The problem –
Each entry below should be reproduced character for character.

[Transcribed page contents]
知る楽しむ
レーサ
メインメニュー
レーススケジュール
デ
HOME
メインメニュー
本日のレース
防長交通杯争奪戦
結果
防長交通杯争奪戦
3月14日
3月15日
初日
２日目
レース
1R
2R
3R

Response –
知る楽しむ
レーサ
メインメニュー
レーススケジュール
デ
HOME
メインメニュー
本日のレース
防長交通杯争奪戦
結果
防長交通杯争奪戦
3月14日
3月15日
初日
２日目
レース
1R
2R
3R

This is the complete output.